Caveat: This only counts if your server images are defined in code, and created using a build tool (Ansible
, Packer
, Puppet
, Chef
, etc.) If you’ve simply taken a “snapshot copy” of an existing server, and use that as your image, you haven’t really unlocked the “Server Image” achievement yet.
You’ll identify with this containerization strategy if:
- All of your server dependencies like Ruby, NodeJS, or Nginx are defined in JSON, Yaml, or other scripting files
- You have “base images” that you apply additional changes to
- New employees add their SSH Key to a code repo, which is applied to all servers
When it comes time to upgrade to a new version of Ruby, you’re not afraid. You can branch your existing code repository, update the Ruby version, and spin up a test server in record time. You might still be deploying your code onto this system manually, but when you’re happy with the changes your new “blessed” server image is up to date and ready to go.
Infrastructure as Code
You use Terraform or CloudFormation, and your team is proud of it. Your team complains that the infrastructure code isn’t DRY, or argues over the use of Terraform Modules.

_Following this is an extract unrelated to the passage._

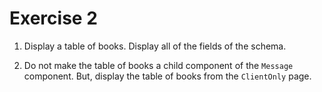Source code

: # Exercise 2

1. Display a table of books. Display all of the fields of the schema.

2. Do not make the table of books a child component of the `Message` component. But, display the table of books from the `ClientOnly` page.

Congratulations, when you need a new load balancer you can write out a definition in a code file, merge the branch, and your load balancer comes online, perfectly configured with the right TLS certificates. AWS Security Groups are managed in code, ingress IP addresses are listed with code comments about why they exist.
You’ve probably also felt the pain of your automation system deleting a crucial production system that you needed (but it thought you didn’t want anymore.)
A word of caution, if you haven’t achieved either Code or OS containerization, you’re chasing the wrong problem. Ask your team:
- When was the last time a load balancer’s configuration was changed by mistake?
- How much time do you spend managing DNS records, compared to how much time you spend launching new servers?
In a healthy company, you’ll find much more return on investment in code artifacts and server images than you will in infrastructure as code. That’s not to say that this section isn’t important, it’s just not as important as the others.
Configuration
Where do you store your configuration files? Do they exist anywhere other than the server? Are you confident they are up to date? (Seriously, have you checked the delta between what’s on the server and what the config file is?)
A health configuration management system will let you quickly move secrets out of your codebase and into encrypted storage. It will also let you set multiple configuration settings for each dev/test/qa/production environment you have. Developers should know what this system is, and fully understand the process to add/update values within it.
- Is it easy for you to roll new API Tokens or Database credentials?
- Do you have hard-coded security tokens in your codebase?
- Where do you store your configuration settings?
- How do you switch configuration settings between environments?
If you are already using a configuration management tool, go double-check your configuration files to make sure they haven’t diverged. You might be surprised.
Team Health Check
Ask your team to answer these simple questions:
- Is our code stored in a version management system?
- Do we generate code artifact files that are versioned?
- Is our code automatically built and versioned when we commit new code?
- Do we track server dependencies like required apt packages in code anywhere?
- Is anything on our servers configured manually?
- Are our operating system images built automatically?
- Are we managing our infrastructure as code?
- Do we have a configuration management system in place?
- Does our configuration management system support local development, QA environments, as well as production settings?
- Do we store any secrets in our codebase?
- Are we storing secrets directly on servers?